Despite the U.S. Supreme Court’s recent decision in Bostock v. Clayton County, Georgia, which interpreted Title VII of the Civil Rights Act of 1964 to bar employment discrimination against homosexuals and people who pretend to be the opposite sex, Christians must press on and continue defending the cause of religious freedom. The implications of this creeping fluidity of the meaning of words are far-reaching in the areas of religious freedom for everyone and equal opportunities for women.
For example. four high school girls in Connecticut filed a complaint with the U.S. Department of Education and a lawsuit against Connecticut over the state’s policy allowing boys pretending to be girls to compete against actual girls in sports. The four girls, who run track, have lost races and championship opportunities competing against boys, who are larger, taller, stronger, and faster.
In response to this growing trend, Governor Brad Little of Idaho signed the Fairness in Women’s Sports Act into law to protect women’s equal opportunities in athletics and fair competition in high school and college sports. Men are barred from competing in women’s sports.
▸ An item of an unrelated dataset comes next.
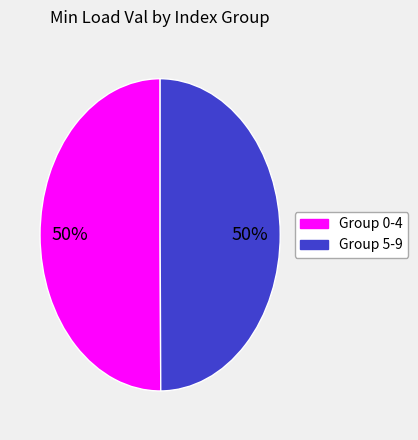

To the nearest percent, what is the average slice percentage?

50%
After the ACLU filed a lawsuit against the state, two female track runners in Idaho sought to intervene in the lawsuit.
Alliance Defending Freedom (ADF) represents all six of these female athletes. ADF announced that the U.S. Department of Justice (DOJ) has filed a statement of support in the Idaho case.
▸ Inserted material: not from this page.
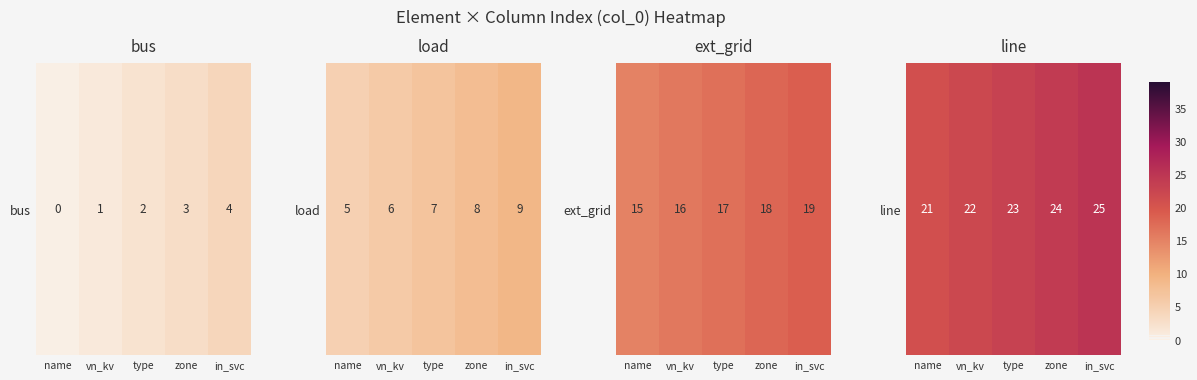

Reading right to left, transcribe all the data shown in this chart.

25	24	23	22	21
The DOJ contended that the Fairness in Women’s Sports Act complies with the Equal Protection Clause and that the ACLU can’t “seriously maintain that every biological male has a constitutional right to participate on athletic teams limited to biological females.” From the statement (PDF):
Plaintiffs appear to ask this Court to create an exception to equal-protection precedent for biological males who identify as transgender. But an athlete’s transgender status does not alter the equal-protection analysis here. Refusing to provide a special exemption for biological males if and only if they are transgender is hardly a denial of equal protection on the basis of sex, especially when such an exemption would harm biological females. Rather, Plaintiffs’ requested special exemption would actually require Idaho to engage in discrimination on the basis of gender identity, by compelling the State to discriminate against biological males whose gender identity reflects their biological sex. [emphasis in original]
The DOJ argued that the Bostock ruling doesn’t alter the statement’s equal-protection analysis.
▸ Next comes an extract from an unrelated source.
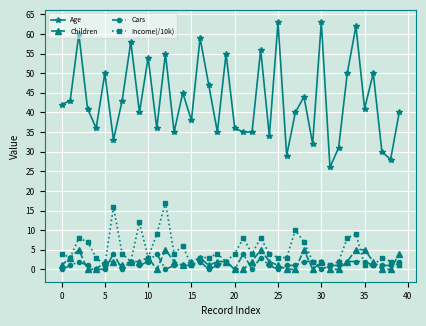

Count the number of categories in the chart.

40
Bostock was about employment, but opponents of religious freedom and fairness for women will cite this landmark case in their complaints and lawsuits to deprive anyone who disagrees with the homosexual lifestyle of their fundamental rights.
“The DOJ correctly points out that the Constitution’s ‘Equal Protection Clause allows Idaho to recognize the average physiological differences between the biological sexes in athletics’ and to refuse to give special treatment to males who demand access to girls’ teams,” ADF lawyer Christiana Holcomb said. “By protecting all-girls’ sports, the state is ensuring that female athletes continue to enjoy equal opportunities to compete for and enjoy the life-long benefits that flow from school athletics. That’s good news for our clients and all female athletes who simply seek fairness in sports.”